Five people remain in a critical condition after Masood ploughed a car down Westminster Bridge and stormed the Parliamentary estate armed with two blades, fatally knifing Pc Keith Palmer.
More candlelit vigils for the victims are scheduled on Friday in Birmingham and London.
Scotland Yard said Masood - who was shot dead by police - was born in Kent on Christmas Day in 1964.
A spokesman said he was known by a number of different names and research into them was continuing.
After leaving Kent, it is thought he most recently spent time in the West Midlands, with a witness to an armed raid on a flat in Edgbaston saying: "The man from London lived here."
Masood is also thought to have spent periods living in London, Sussex and Luton.
Scotland Yard said he was not the subject of any current investigations before the massacre and there was "no prior intelligence about his intent to mount a terrorist attack".
But he was known to police and MI5 and had convictions for assaults, including GBH, possession of offensive weapons and public order offences.
His victims on Westminster Bridge included a US tourist from Utah who was celebrating his wedding anniversary and a "highly regarded and loved" member of college staff.
Kurt Cochran and his wife Melissa, on the last day of a trip celebrating their 25th anniversary, were visiting her parents, who are serving as Mormon missionaries in London. Mrs Cochran was badly injured.
Aysha Frade, who worked in administration at independent sixth-form school DLD College London, in Westminster, is understood to have been 43 and married with two daughters.
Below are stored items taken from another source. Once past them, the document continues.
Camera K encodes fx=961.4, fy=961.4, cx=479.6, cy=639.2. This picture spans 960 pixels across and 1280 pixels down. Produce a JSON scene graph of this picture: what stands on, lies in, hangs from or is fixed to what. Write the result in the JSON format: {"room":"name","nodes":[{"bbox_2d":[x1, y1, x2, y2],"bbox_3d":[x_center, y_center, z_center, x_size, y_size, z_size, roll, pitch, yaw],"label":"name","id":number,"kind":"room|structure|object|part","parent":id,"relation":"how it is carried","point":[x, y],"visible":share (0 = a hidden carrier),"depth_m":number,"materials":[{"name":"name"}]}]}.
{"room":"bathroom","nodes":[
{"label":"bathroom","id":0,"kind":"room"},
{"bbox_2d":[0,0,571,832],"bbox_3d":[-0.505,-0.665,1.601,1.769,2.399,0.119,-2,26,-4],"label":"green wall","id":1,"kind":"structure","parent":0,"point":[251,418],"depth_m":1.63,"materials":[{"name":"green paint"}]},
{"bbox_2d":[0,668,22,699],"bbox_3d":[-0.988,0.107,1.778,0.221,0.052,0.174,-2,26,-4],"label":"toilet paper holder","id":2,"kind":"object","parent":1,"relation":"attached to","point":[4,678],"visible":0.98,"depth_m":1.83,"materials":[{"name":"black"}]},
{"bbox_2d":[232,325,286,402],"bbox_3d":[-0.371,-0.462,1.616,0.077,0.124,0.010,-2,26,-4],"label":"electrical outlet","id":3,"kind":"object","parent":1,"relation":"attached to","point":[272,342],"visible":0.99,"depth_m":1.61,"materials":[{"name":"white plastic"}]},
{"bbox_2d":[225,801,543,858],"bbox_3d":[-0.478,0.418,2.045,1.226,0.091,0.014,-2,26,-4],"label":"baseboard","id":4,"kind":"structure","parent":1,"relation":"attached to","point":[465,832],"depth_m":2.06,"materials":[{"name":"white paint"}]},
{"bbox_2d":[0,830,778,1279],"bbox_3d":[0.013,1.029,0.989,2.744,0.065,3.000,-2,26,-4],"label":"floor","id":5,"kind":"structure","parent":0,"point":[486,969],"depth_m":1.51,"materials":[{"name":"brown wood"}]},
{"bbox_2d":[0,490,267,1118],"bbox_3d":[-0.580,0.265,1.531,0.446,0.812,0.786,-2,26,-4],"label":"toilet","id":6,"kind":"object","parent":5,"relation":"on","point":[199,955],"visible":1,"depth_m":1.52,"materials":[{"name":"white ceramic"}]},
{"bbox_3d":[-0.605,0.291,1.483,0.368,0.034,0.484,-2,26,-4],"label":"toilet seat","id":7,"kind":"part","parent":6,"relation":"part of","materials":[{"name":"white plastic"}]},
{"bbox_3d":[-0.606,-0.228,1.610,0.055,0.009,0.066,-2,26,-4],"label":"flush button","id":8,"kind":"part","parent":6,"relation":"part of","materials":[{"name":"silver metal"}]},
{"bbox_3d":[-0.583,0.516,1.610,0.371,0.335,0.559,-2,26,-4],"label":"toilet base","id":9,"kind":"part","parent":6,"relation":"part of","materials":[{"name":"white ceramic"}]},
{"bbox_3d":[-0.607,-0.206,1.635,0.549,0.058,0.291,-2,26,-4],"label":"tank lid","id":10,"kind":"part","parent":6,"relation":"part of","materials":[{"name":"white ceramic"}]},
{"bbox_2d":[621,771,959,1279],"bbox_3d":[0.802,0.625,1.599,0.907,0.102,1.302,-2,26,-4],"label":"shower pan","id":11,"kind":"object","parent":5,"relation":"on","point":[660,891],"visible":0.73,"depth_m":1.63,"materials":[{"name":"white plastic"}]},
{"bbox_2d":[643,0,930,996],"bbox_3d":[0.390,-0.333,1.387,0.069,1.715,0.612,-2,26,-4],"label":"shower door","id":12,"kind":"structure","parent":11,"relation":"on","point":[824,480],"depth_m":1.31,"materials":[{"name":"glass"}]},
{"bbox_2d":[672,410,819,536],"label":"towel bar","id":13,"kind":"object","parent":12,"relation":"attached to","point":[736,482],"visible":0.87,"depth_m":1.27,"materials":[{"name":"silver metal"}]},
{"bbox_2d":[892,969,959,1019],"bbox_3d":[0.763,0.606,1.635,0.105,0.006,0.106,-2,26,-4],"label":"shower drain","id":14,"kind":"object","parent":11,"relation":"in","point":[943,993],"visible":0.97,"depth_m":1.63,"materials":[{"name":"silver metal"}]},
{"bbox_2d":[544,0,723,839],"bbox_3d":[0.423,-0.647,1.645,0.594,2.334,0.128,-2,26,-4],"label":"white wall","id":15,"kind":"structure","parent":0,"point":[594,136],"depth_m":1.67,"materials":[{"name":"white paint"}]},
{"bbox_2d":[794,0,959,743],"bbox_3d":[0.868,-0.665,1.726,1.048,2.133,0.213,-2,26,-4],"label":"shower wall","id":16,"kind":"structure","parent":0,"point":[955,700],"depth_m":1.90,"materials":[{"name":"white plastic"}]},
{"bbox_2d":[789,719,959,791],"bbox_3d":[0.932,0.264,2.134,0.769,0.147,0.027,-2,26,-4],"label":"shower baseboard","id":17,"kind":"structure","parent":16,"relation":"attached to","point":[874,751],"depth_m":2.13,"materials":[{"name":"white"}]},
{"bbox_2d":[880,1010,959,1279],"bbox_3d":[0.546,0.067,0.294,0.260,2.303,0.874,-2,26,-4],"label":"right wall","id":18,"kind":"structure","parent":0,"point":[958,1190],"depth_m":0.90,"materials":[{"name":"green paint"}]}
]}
Up to 40 other people were injured in the attack, with casualties including Britons, French children, Romanians, South Koreans, Greeks, and people from Germany, Poland, Ireland, China, Italy and the United States.
Three police officers were hurt, two of them seriously.
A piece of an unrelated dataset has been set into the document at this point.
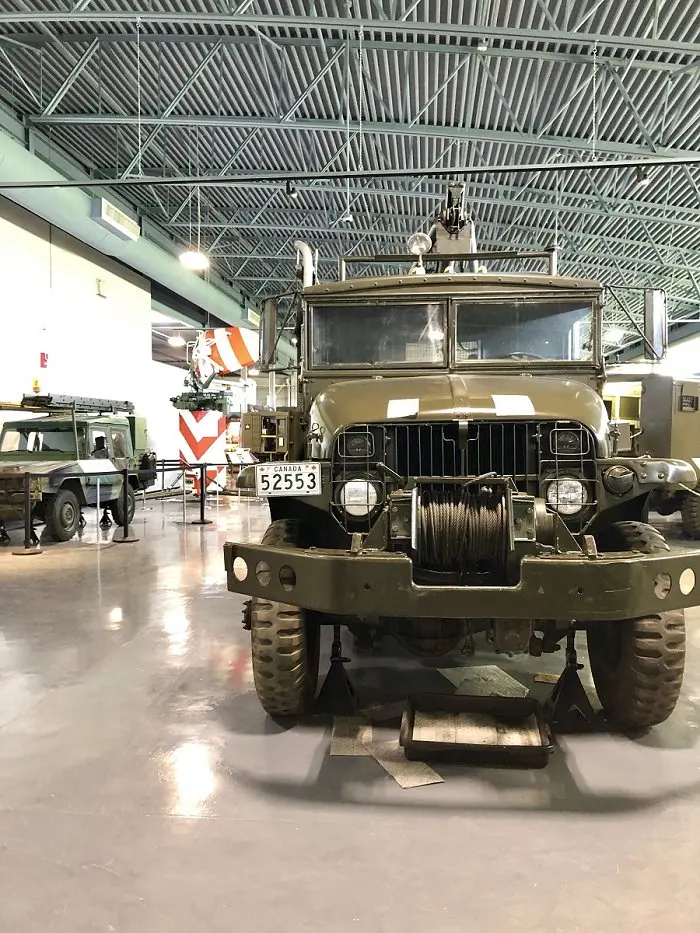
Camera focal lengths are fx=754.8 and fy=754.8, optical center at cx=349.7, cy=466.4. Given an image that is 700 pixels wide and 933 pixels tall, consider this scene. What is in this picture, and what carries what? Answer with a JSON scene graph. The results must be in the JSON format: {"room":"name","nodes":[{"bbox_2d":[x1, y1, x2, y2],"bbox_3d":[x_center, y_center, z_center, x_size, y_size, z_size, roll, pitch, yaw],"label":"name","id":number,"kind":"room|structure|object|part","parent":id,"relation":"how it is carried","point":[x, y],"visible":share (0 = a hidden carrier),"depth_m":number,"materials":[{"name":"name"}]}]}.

Police arrested three women and five men on suspicion of preparing terrorist acts after raids in London and Birmingham.
A house in Carmarthenshire, south west Wales, was also searched, Dyfed-Powys Police said.
A minute's silence was held nationwide on Thursday and crowds later gathered in Trafalgar Square for a candlelit vigil.
Theresa May said Masood was investigated some years ago in relation to concerns about violent extremism but was a "peripheral figure".
Home Secretary Amber Rudd defended the security and intelligence agencies, saying: "The fact that he was known to them doesn't mean that somebody has 24-hour cover."
As police and intelligence agencies mounted a massive investigation to piece together the killer's movements in the lead-up to the attack:
:: The Islamic State terror group claimed in a statement that the attacker was "a soldier of the Islamic State executing the operation in response to calls to target citizens of coalition nations".
:: Commentators pointed out the group had a record of opportunistically claiming attacks and it was significant the statement did not appear to claim it had directed the strike.
:: Carriage Gates, where Pc Palmer and Masood died, was back in use on Thursday evening, although armed police were at the entrance.
:: Roads around the Palace of Westminster, including Parliament Square, also reopened.